All three leads are wonderful in their roles, portraying with complex subtlety the conflict of being proud, intelligent women held down by hate and fear (Spencer has been nominated for a Best Actress Academy Award), and get the meat of the movie here. Kevin Costner is dependable as NASA chief Al Harrison; Jim Parsons as awkward as ever as scientist Paul Stafford; Kirsten Dunst is wasted as NASA Personnel Manager Vivian Mitchell; and the rest of the cast are most often set dressing, right down to the leads families, even Goble’s love interest Colonel Jim Johnson, played by the versatile Mahershala Ali.

Hidden Figures does an excellent job of evoking the bigotry of the times, and the growing civil rights movement to overthrow it. It’s also a story of friendship, respect and to a lesser degree, a love story.

Whilst Hidden Figures is a true story, based on the book by Margot Lee Shetterly, it isn’t completely accurate. John Glen did, for example, insist that Katherine Johnson manually check their computer’s figures, but apparently it happened weeks, rather than minutes, before his launch. It has also been reported that the issue with having to use segregated bathrooms was experienced by Mary Jackson, rather than Katherine Goble, as depicted in the film, and the coldness with which most of the other NASA staff treated the women was exaggerated in the movie. Such elements are usually included in Hollywood films for dramatic purposes, but we must be concerned how they might change viewer’s perceptions of the reality of history.

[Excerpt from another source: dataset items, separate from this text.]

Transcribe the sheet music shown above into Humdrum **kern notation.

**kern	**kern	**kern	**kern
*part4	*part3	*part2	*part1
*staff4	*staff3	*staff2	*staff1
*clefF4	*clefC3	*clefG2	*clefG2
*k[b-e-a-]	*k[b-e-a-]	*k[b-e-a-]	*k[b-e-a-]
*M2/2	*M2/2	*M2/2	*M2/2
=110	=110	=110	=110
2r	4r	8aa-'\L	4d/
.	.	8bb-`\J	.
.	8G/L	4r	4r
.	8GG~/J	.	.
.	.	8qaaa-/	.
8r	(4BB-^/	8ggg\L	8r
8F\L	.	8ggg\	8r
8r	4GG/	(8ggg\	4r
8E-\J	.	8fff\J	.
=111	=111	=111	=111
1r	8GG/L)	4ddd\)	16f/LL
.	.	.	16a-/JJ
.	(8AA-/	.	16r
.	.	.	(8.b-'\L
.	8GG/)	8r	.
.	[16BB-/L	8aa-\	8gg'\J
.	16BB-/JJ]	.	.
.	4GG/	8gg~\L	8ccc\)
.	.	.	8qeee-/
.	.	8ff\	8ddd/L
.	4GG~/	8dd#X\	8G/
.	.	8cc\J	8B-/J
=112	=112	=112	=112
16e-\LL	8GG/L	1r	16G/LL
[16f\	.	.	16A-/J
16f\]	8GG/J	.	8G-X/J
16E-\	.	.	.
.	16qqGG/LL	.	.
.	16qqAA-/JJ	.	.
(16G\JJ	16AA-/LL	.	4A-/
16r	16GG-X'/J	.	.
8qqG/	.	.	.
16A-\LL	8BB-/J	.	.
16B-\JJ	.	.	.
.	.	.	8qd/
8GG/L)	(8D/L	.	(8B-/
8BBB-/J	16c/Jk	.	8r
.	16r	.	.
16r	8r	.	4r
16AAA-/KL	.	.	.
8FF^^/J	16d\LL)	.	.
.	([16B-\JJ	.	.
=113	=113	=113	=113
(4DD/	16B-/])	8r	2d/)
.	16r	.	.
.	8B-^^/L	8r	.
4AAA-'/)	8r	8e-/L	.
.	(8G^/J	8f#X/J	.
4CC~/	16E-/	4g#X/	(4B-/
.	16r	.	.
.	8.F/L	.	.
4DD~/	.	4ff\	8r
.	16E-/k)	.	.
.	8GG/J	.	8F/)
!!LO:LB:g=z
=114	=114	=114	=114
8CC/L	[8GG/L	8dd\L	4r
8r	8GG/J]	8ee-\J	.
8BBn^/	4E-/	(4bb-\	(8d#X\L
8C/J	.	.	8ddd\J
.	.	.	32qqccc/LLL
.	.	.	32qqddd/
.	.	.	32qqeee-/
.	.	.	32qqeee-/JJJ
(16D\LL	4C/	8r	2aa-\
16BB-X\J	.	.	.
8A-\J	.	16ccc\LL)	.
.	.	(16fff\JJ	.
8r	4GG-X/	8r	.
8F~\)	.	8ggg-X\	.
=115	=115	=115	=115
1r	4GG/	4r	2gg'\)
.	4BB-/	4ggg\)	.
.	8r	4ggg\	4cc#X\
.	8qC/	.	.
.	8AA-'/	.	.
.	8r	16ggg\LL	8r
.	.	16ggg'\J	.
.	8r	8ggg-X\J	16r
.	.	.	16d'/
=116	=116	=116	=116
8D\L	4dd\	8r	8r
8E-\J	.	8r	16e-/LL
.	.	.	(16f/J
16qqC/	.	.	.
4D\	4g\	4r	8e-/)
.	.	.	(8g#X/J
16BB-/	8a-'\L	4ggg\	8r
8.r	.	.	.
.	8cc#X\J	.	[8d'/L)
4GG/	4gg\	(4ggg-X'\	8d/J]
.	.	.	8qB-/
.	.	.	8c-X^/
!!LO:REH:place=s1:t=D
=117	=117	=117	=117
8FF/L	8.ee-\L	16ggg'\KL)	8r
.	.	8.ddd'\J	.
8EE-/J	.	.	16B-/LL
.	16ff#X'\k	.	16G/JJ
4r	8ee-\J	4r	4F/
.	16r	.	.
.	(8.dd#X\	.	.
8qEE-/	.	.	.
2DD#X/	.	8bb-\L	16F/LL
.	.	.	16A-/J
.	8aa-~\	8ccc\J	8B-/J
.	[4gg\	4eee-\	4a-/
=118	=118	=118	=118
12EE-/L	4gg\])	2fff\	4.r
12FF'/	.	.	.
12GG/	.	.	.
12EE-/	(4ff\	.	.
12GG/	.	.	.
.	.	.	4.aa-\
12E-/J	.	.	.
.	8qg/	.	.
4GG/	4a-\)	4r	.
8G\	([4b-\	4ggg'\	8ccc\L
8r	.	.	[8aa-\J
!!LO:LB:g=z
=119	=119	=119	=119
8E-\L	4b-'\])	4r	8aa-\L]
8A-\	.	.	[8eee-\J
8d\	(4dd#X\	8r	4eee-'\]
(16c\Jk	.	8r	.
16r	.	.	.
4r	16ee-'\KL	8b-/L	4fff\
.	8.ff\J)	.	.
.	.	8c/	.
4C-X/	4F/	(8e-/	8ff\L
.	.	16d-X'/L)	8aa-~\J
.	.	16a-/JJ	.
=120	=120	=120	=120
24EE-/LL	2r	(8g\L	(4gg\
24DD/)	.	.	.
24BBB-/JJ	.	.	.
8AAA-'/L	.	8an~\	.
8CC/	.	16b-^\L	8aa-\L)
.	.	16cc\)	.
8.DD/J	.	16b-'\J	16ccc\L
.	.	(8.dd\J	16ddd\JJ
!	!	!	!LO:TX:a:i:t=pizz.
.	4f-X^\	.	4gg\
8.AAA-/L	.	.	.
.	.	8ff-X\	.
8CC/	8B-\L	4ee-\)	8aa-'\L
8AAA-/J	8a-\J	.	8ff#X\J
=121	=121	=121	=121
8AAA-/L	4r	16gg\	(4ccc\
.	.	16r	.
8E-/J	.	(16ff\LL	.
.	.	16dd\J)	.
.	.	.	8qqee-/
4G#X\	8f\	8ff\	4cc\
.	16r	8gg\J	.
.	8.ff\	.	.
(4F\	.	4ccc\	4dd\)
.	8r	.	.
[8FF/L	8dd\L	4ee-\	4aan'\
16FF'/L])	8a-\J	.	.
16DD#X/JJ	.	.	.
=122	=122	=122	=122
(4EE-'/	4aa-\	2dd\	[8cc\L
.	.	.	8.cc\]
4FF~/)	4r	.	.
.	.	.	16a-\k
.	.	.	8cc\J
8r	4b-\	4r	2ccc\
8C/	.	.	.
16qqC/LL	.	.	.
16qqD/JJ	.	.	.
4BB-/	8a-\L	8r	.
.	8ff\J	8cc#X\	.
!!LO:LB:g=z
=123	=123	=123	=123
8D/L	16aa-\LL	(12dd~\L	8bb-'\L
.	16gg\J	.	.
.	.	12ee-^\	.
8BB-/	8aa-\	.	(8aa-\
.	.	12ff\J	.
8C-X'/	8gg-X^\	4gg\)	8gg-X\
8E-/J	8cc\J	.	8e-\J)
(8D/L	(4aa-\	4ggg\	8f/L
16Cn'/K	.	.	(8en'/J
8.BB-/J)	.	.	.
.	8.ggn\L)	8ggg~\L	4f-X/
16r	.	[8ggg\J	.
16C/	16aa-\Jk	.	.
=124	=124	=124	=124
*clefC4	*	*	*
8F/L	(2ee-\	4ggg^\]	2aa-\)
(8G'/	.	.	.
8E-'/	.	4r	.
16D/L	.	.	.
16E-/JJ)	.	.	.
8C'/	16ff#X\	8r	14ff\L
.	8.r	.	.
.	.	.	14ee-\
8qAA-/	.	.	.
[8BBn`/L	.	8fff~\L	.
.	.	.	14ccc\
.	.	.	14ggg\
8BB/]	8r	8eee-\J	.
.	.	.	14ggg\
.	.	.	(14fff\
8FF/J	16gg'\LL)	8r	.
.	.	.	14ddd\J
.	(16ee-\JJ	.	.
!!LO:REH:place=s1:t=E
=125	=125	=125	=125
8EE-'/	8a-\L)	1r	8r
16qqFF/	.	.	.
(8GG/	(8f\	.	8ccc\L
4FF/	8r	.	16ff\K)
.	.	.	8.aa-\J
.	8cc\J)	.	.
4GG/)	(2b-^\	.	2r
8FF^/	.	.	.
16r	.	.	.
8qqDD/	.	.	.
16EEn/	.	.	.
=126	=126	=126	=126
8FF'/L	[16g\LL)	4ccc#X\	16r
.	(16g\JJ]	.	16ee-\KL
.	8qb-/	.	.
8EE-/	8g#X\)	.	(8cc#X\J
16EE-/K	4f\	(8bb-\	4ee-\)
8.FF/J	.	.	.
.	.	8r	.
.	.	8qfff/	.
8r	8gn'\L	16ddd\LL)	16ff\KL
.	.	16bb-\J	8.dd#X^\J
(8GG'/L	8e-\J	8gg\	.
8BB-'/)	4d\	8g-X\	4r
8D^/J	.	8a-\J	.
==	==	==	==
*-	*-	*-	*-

Regardless of such quibbles, Johnson, Vaughan and Jackson all had long careers with NASA, and were integral in many facets of the space program, not to mention in leading small but important wins in the civil rights movement, and Hidden Figures pays due respect to them and their achievements, as well as being a thoroughly enjoyable film with strong values.

Hidden Figures should be compulsory viewing in schools around the world: Here we are heading again, and only you can stop it happening this time.